If you are a saver, while your partner likes to live life as if there’s no tomorrow, there are bound to be disagreements.

It is important to address these differences appropriately beforehand itself, when at least you both are willing to talk and understand each other. Resolving such conflicts later may become difficult because our ego may not allow us to look at the things objectively.

Will it be joint finances or separate?

To have a sense of oneness, some people may prefer joint finances. While others may want to keep things separate. Which path would you prefer? Resolving this before marriage ensures that you start on a common platform, rather than later trying to reach what may seem to be a compromise.

One could possibly have a joint account for common household expenses, wherein both contribute a specific amount and the rest of the money could be kept separately. However, even if the monies are kept separate, one must have a consensus as to how the same will be spent and / or invested. 


Who will be the money-manager?
Actually no one person should be the money manager. Both partners should play a role in managing the finances. There are various aspects to money management e.g. managing household expenses, managing investments, planning for big-ticket purchases etc.

Therefore, if say the woman is good at investments, she could handle that aspect. The husband could then take care of the expenses part. Traditional roles are a passé.


Are you or your partner in debt?
Nowadays, personal loans, credit card outstanding and such other debts have become quite common.

Debt, after all, is a burden. And after marriage it becomes a joint responsibility.
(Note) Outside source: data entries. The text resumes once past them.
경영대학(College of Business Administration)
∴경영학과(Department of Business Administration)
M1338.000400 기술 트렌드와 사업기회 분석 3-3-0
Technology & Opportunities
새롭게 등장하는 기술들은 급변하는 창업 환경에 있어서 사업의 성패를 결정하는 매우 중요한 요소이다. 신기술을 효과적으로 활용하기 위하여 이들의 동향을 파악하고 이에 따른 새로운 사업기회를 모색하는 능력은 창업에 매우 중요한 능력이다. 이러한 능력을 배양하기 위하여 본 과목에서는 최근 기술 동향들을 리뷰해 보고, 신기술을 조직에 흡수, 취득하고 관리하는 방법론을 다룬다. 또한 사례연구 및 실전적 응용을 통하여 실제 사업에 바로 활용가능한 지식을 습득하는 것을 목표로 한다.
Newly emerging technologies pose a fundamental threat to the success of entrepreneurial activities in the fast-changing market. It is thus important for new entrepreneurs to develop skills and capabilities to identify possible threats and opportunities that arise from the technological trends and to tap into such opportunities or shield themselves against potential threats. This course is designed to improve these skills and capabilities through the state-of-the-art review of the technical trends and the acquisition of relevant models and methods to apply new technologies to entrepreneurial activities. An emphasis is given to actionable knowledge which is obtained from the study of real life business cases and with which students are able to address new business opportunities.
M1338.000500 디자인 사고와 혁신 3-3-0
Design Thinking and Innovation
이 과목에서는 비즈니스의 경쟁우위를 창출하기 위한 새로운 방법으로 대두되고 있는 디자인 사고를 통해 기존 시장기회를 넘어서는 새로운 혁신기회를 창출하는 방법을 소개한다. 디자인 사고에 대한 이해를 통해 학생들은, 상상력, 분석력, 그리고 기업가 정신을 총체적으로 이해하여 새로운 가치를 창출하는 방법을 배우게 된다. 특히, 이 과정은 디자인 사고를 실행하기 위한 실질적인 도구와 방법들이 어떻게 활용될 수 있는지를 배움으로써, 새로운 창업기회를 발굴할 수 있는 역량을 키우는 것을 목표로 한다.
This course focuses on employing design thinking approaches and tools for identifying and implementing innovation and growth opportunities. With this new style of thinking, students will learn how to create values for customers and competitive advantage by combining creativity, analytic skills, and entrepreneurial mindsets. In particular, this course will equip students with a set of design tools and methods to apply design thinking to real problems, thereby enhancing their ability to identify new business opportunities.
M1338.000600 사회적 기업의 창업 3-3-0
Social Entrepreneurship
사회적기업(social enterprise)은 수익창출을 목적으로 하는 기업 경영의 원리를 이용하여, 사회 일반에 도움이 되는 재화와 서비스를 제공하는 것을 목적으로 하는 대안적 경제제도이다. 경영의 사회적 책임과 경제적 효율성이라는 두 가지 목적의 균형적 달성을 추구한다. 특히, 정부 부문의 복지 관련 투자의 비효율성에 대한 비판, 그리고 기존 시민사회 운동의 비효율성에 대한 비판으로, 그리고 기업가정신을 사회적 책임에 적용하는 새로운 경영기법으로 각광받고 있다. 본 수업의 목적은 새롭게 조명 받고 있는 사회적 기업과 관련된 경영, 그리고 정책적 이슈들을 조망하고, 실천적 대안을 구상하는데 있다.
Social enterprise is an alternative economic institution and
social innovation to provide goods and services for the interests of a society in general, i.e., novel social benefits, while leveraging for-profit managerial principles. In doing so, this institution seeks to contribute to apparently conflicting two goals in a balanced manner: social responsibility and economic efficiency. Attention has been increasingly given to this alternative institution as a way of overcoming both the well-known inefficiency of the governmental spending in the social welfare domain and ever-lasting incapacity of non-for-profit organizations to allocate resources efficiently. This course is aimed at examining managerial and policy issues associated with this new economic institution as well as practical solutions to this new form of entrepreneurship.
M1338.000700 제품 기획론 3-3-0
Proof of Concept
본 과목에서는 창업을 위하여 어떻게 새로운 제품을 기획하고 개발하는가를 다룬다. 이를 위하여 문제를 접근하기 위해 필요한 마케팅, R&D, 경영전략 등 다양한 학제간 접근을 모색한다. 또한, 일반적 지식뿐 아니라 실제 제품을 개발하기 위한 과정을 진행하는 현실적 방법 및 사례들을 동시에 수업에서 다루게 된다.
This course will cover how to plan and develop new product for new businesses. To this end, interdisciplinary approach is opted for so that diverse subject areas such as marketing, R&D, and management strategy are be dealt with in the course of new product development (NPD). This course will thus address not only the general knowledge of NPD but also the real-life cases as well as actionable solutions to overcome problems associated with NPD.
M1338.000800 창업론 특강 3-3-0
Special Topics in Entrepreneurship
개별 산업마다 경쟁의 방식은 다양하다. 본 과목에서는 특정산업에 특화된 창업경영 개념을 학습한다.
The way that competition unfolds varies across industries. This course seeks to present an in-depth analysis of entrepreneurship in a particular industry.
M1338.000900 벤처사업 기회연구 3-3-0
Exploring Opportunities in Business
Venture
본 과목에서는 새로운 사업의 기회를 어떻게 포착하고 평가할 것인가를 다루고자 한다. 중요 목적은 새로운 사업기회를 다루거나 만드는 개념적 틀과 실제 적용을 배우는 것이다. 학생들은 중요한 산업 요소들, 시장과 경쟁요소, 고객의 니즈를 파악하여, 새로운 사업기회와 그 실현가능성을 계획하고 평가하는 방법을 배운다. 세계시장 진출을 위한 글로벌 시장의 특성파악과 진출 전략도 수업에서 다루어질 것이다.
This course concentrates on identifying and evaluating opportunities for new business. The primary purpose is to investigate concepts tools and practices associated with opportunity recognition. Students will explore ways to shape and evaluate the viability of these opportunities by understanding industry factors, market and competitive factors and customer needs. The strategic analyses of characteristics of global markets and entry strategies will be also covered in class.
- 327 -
We must, therefore, share information about our debts. It should not later come as a shock to the other partner. Once there is a proper knowledge and understanding on the extent of this burden, appropriate steps can be taken to rationalize / eliminate it.

What happens to the assets?
Say you have built-up a nice investment portfolio. What happens to it after marriage? Do you keep it and manage it separately? What if your partner wants to manage it? What if he or she wants a big chunk of it?

Clarity on these issues will avoid any ill-feeling later. In fact, in US prenuptial agreements are quite common, wherein both partners put down on paper as to how they would like the assets to be handled in case of death or divorce. As double-incomes (and separationsrise, we may see such agreements become common in India too.


Do your financial goals match?
Your goals / desires — vacations every year, a big independent bungalow, a big car and higher studies! Your partner’s goals — latest electronic gadgets, a good compact flat, a small fuel-efficient car and starting a business!

So how do you reconcile these conflicting choices? One must discuss these financial goals before marriage itself. This would enable both of you to take a view as to whether they can be reconciled; or are you likely to end-up fighting regularly about such matters.


What are the views on budgeting?
Some view budgeting as a restriction; while others see it as an essential step towards financial freedom.

Both ‘no-budgeting’ and ‘too-much-budgeting’ are bad. The idea is to work out a middle path. Again this can happen only by sitting across the table and sorting things out... that too before the marriage, not afterwards.

Money is not an easy topic to discuss. And it does give rise to disputes. We need to accept this fact rather than hoping that things would work out fine. Relationships have to be worked upon. But remember, it’s not as if one of you has to compromise. Rather, you have to try and strike a proper balance. It is not the question of mistrust, but of managing diverse views amicably.